Magnetic nanoparticles (MNs) are typically used as contrast agents for magnetic resonance imaging or as drug carriers with a remotely controlled delivery to the tumor. However, they can also potentiate the action of anticancer drugs under the influence of applied constant magnetic (CMFs) and electromagnetic fields (EMFs). This review demonstrates the role of magneto‐mechanochemical effects produced by MNs alone and loaded with anticancer agents (MNCs) in response to CMFs and EMFs for modulation of tumor redox state. The combined treatment is suggested to act by two mechanisms: spin‐dependent electron transport propagates free radical chain reactions, while magnetomechanical interactions cause conformational changes in drug molecules loaded onto MNs and generate reactive oxygen species (ROS).

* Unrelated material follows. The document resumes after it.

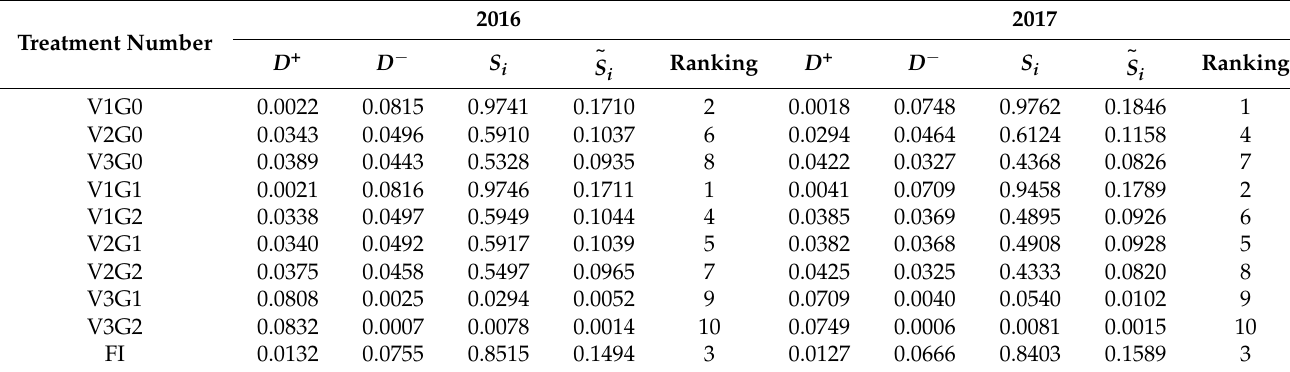
Table 9. Sequencing and calculation of the progress of each test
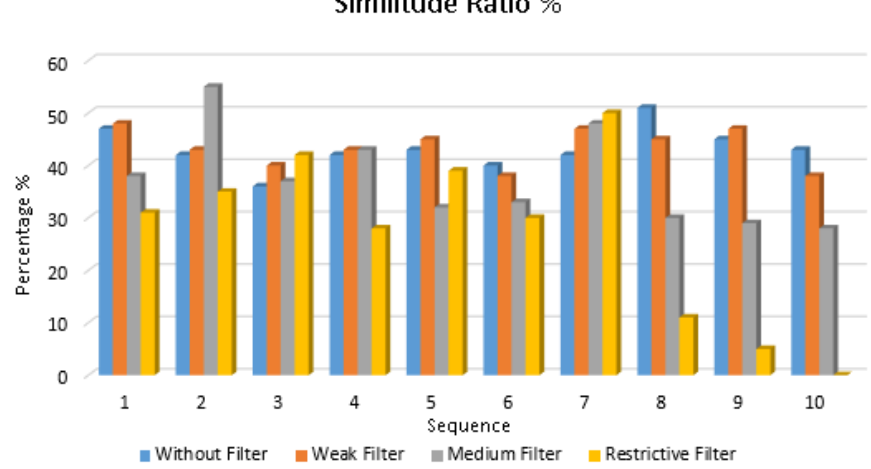
Figure 12. Similitude algorithm results for unfiltered input event data and three LDSI configurations: weak, medium and restrictive. As different scenes appear over time, the similitude ratio slightly changes. Low and medium LDSI configurations provide similar results to the original, at a higher data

By adjusting the parameters of CMFs and EMFs during the magneto‐mechanochemical synthesis and subsequent treatment, it is possible to modulate ROS production and switch redox signaling involved in ERK1/2 and NF‐κB pathways from initiation of tumor growth to inhibition. Observations of tumor volume in different animal models and treatment combinations reported a 6%–70% reduction as compared with conventional drugs. Despite these results, there is a general lack of research in magnetic nanotheranostics that link redox changes across multiple levels of organization in the tumor‐bearing host. Further multidisciplinary studies with more focus on the relationship between the electron transport processes in biomolecules and their effects on the tumor‐host interaction should accelerate the clinical translation of magnetic nanotheranostics. This article is categorized under: Therapeutic Approaches and Drug Discovery > Nanomedicine for Oncologic Disease Therapeutic Approaches and Drug Discovery > Emerging Technologies Nanotechnology Approaches to Biology > Nanoscale Systems in Biology Magneto‐mechanochemical modulation of tumor redox state based on magnetochemical and magnetomechanical effects produced by magnetic nanocomplexes comprising antitumor drugs under constant magnetic and electromagnetic fields leads to tumor cell death.